About this task
Please retype every line of the material below exactly as it reads, leaving the pictures out of your answer.
* * * * * * * * *
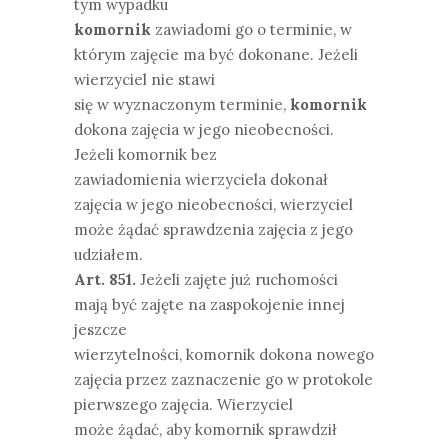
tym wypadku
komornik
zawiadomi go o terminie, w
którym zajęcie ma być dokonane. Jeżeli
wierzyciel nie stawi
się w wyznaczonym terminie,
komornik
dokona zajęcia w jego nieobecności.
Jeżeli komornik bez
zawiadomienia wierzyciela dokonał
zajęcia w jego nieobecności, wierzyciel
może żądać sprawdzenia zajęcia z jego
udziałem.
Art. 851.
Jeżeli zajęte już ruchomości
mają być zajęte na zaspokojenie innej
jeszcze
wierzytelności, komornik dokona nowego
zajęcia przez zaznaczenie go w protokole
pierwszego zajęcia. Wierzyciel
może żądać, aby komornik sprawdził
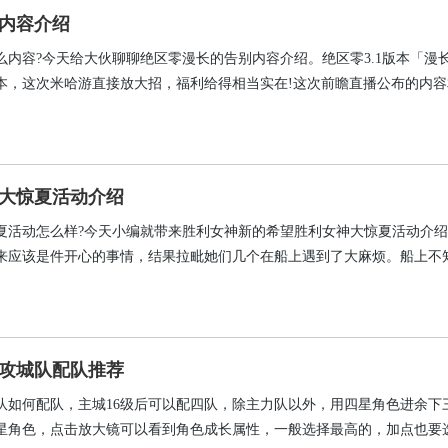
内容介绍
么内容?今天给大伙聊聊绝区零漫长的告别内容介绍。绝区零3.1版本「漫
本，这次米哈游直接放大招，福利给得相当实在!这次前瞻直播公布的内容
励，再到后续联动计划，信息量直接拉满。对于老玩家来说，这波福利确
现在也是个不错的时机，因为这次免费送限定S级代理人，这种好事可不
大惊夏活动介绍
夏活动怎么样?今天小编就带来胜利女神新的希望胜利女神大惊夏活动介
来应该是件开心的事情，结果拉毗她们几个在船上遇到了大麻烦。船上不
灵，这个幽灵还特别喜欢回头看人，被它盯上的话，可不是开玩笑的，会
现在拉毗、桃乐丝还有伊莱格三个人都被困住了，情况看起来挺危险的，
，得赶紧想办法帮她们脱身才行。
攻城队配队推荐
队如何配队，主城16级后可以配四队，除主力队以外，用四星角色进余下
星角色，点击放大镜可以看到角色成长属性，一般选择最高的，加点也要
* * * * * * * * *
Response to the exercise
tym wypadku
komornik
zawiadomi go o terminie, w
którym zajęcie ma być dokonane. Jeżeli
wierzyciel nie stawi
się w wyznaczonym terminie,
komornik
dokona zajęcia w jego nieobecności.
Jeżeli komornik bez
zawiadomienia wierzyciela dokonał
zajęcia w jego nieobecności, wierzyciel
może żądać sprawdzenia zajęcia z jego
udziałem.
Art. 851.
Jeżeli zajęte już ruchomości
mają być zajęte na zaspokojenie innej
jeszcze
wierzytelności, komornik dokona nowego
zajęcia przez zaznaczenie go w protokole
pierwszego zajęcia. Wierzyciel
może żądać, aby komornik sprawdził
内容介绍
么内容?今天给大伙聊聊绝区零漫长的告别内容介绍。绝区零3.1版本「漫
本，这次米哈游直接放大招，福利给得相当实在!这次前瞻直播公布的内容
励，再到后续联动计划，信息量直接拉满。对于老玩家来说，这波福利确
现在也是个不错的时机，因为这次免费送限定S级代理人，这种好事可不
大惊夏活动介绍
夏活动怎么样?今天小编就带来胜利女神新的希望胜利女神大惊夏活动介
来应该是件开心的事情，结果拉毗她们几个在船上遇到了大麻烦。船上不
灵，这个幽灵还特别喜欢回头看人，被它盯上的话，可不是开玩笑的，会
现在拉毗、桃乐丝还有伊莱格三个人都被困住了，情况看起来挺危险的，
，得赶紧想办法帮她们脱身才行。
攻城队配队推荐
队如何配队，主城16级后可以配四队，除主力队以外，用四星角色进余下
星角色，点击放大镜可以看到角色成长属性，一般选择最高的，加点也要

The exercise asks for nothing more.